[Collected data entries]
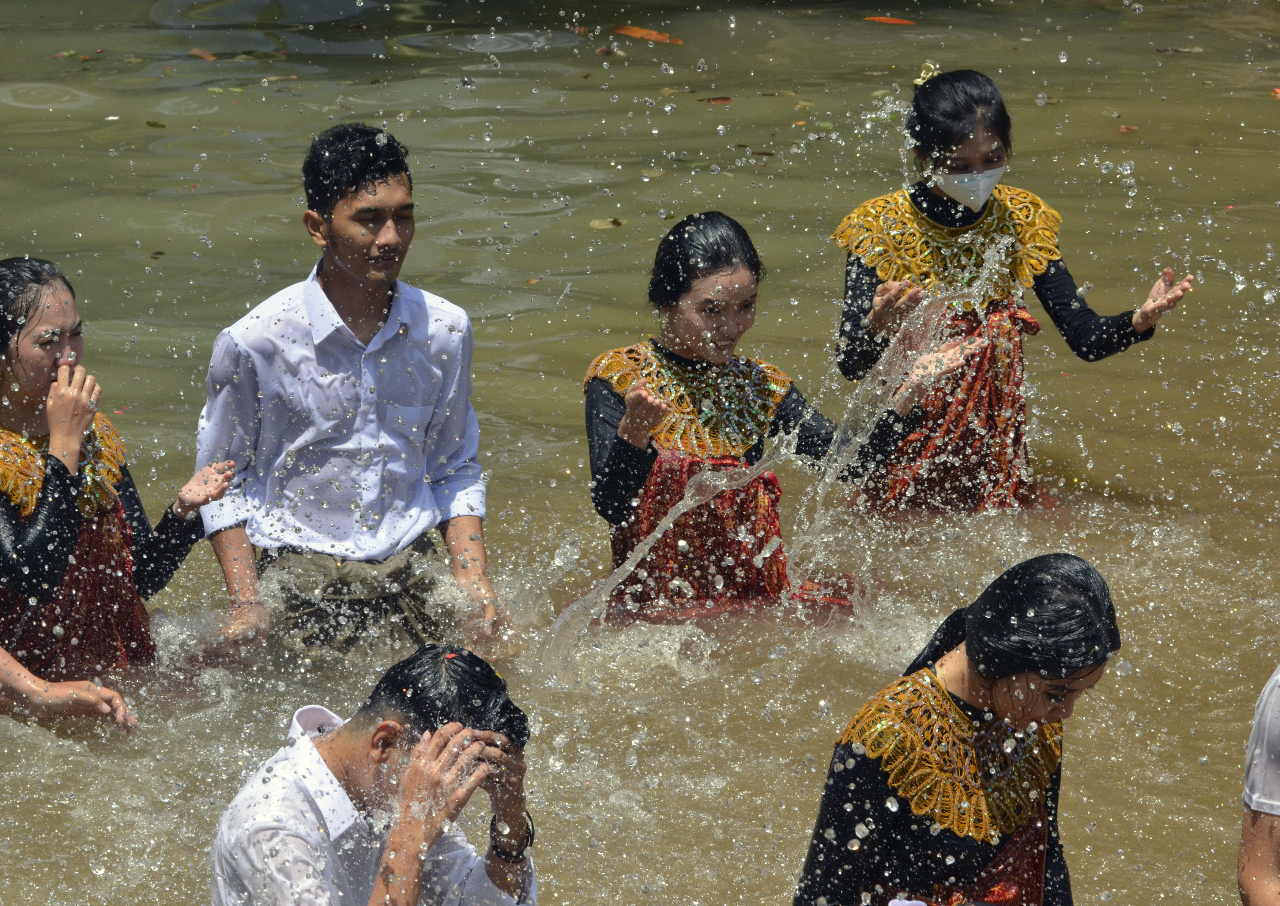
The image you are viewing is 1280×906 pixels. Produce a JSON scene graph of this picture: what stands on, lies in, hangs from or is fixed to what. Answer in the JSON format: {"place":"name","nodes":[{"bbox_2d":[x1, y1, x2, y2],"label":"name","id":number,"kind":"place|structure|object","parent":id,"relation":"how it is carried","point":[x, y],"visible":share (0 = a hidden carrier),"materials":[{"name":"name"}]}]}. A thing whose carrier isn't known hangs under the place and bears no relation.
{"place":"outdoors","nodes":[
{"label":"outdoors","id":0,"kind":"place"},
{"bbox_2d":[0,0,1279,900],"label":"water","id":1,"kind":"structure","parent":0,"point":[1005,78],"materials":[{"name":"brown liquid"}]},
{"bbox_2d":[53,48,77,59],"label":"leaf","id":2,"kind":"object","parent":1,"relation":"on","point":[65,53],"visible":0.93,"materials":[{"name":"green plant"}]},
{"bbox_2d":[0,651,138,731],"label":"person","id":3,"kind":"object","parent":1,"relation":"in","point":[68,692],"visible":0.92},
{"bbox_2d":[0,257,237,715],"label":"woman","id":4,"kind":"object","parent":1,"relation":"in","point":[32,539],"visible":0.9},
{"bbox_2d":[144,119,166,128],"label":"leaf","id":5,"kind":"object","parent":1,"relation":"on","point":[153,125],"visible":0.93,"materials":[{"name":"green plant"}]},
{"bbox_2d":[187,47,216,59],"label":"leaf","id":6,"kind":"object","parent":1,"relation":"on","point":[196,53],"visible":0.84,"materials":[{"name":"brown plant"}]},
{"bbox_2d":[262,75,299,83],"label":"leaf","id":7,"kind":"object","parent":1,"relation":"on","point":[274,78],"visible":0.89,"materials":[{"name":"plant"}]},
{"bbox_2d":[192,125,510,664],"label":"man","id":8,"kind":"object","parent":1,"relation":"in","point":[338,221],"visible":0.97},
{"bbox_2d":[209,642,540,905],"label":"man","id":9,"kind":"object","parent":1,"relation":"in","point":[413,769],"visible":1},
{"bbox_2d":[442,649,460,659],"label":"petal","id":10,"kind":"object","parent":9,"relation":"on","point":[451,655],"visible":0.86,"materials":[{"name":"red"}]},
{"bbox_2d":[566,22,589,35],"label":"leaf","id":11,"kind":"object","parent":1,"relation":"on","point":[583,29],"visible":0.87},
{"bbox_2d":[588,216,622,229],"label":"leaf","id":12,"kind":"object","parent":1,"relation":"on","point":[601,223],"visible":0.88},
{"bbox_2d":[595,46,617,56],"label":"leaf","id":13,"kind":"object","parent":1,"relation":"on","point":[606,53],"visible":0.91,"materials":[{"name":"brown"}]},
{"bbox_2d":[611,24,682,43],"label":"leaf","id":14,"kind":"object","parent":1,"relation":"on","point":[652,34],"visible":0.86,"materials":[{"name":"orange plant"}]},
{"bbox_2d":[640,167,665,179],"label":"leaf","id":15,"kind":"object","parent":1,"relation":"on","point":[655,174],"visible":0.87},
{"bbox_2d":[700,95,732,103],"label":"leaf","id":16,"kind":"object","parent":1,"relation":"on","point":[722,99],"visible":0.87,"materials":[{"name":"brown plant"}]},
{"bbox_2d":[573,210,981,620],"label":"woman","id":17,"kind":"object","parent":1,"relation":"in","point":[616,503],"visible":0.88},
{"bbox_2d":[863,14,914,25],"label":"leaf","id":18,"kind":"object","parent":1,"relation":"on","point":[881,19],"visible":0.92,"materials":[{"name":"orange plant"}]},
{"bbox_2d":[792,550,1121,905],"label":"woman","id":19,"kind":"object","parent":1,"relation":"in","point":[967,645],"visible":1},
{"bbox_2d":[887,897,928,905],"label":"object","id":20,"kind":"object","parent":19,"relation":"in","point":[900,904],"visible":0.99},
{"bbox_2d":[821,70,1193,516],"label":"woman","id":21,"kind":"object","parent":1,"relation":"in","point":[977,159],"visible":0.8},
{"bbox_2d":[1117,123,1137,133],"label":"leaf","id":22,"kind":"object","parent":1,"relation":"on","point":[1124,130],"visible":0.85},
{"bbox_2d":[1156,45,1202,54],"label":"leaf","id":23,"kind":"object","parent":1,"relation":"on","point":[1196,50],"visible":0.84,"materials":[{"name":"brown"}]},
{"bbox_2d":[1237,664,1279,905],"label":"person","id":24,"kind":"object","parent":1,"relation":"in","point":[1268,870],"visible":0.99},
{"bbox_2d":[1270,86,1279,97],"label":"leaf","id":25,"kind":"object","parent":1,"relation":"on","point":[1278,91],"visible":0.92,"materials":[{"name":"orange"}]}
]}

# Work to complete
Give every entry again verbatim, with no pictures.

# Task response
The image you are viewing is 1280×906 pixels. Produce a JSON scene graph of this picture: what stands on, lies in, hangs from or is fixed to what. Answer in the JSON format: {"place":"name","nodes":[{"bbox_2d":[x1, y1, x2, y2],"label":"name","id":number,"kind":"place|structure|object","parent":id,"relation":"how it is carried","point":[x, y],"visible":share (0 = a hidden carrier),"materials":[{"name":"name"}]}]}. A thing whose carrier isn't known hangs under the place and bears no relation.
{"place":"outdoors","nodes":[
{"label":"outdoors","id":0,"kind":"place"},
{"bbox_2d":[0,0,1279,900],"label":"water","id":1,"kind":"structure","parent":0,"point":[1005,78],"materials":[{"name":"brown liquid"}]},
{"bbox_2d":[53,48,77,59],"label":"leaf","id":2,"kind":"object","parent":1,"relation":"on","point":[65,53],"visible":0.93,"materials":[{"name":"green plant"}]},
{"bbox_2d":[0,651,138,731],"label":"person","id":3,"kind":"object","parent":1,"relation":"in","point":[68,692],"visible":0.92},
{"bbox_2d":[0,257,237,715],"label":"woman","id":4,"kind":"object","parent":1,"relation":"in","point":[32,539],"visible":0.9},
{"bbox_2d":[144,119,166,128],"label":"leaf","id":5,"kind":"object","parent":1,"relation":"on","point":[153,125],"visible":0.93,"materials":[{"name":"green plant"}]},
{"bbox_2d":[187,47,216,59],"label":"leaf","id":6,"kind":"object","parent":1,"relation":"on","point":[196,53],"visible":0.84,"materials":[{"name":"brown plant"}]},
{"bbox_2d":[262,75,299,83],"label":"leaf","id":7,"kind":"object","parent":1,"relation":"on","point":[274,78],"visible":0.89,"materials":[{"name":"plant"}]},
{"bbox_2d":[192,125,510,664],"label":"man","id":8,"kind":"object","parent":1,"relation":"in","point":[338,221],"visible":0.97},
{"bbox_2d":[209,642,540,905],"label":"man","id":9,"kind":"object","parent":1,"relation":"in","point":[413,769],"visible":1},
{"bbox_2d":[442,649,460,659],"label":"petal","id":10,"kind":"object","parent":9,"relation":"on","point":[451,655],"visible":0.86,"materials":[{"name":"red"}]},
{"bbox_2d":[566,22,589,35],"label":"leaf","id":11,"kind":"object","parent":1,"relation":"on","point":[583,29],"visible":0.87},
{"bbox_2d":[588,216,622,229],"label":"leaf","id":12,"kind":"object","parent":1,"relation":"on","point":[601,223],"visible":0.88},
{"bbox_2d":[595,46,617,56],"label":"leaf","id":13,"kind":"object","parent":1,"relation":"on","point":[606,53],"visible":0.91,"materials":[{"name":"brown"}]},
{"bbox_2d":[611,24,682,43],"label":"leaf","id":14,"kind":"object","parent":1,"relation":"on","point":[652,34],"visible":0.86,"materials":[{"name":"orange plant"}]},
{"bbox_2d":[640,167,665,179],"label":"leaf","id":15,"kind":"object","parent":1,"relation":"on","point":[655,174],"visible":0.87},
{"bbox_2d":[700,95,732,103],"label":"leaf","id":16,"kind":"object","parent":1,"relation":"on","point":[722,99],"visible":0.87,"materials":[{"name":"brown plant"}]},
{"bbox_2d":[573,210,981,620],"label":"woman","id":17,"kind":"object","parent":1,"relation":"in","point":[616,503],"visible":0.88},
{"bbox_2d":[863,14,914,25],"label":"leaf","id":18,"kind":"object","parent":1,"relation":"on","point":[881,19],"visible":0.92,"materials":[{"name":"orange plant"}]},
{"bbox_2d":[792,550,1121,905],"label":"woman","id":19,"kind":"object","parent":1,"relation":"in","point":[967,645],"visible":1},
{"bbox_2d":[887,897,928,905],"label":"object","id":20,"kind":"object","parent":19,"relation":"in","point":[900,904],"visible":0.99},
{"bbox_2d":[821,70,1193,516],"label":"woman","id":21,"kind":"object","parent":1,"relation":"in","point":[977,159],"visible":0.8},
{"bbox_2d":[1117,123,1137,133],"label":"leaf","id":22,"kind":"object","parent":1,"relation":"on","point":[1124,130],"visible":0.85},
{"bbox_2d":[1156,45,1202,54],"label":"leaf","id":23,"kind":"object","parent":1,"relation":"on","point":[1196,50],"visible":0.84,"materials":[{"name":"brown"}]},
{"bbox_2d":[1237,664,1279,905],"label":"person","id":24,"kind":"object","parent":1,"relation":"in","point":[1268,870],"visible":0.99},
{"bbox_2d":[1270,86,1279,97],"label":"leaf","id":25,"kind":"object","parent":1,"relation":"on","point":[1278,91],"visible":0.92,"materials":[{"name":"orange"}]}
]}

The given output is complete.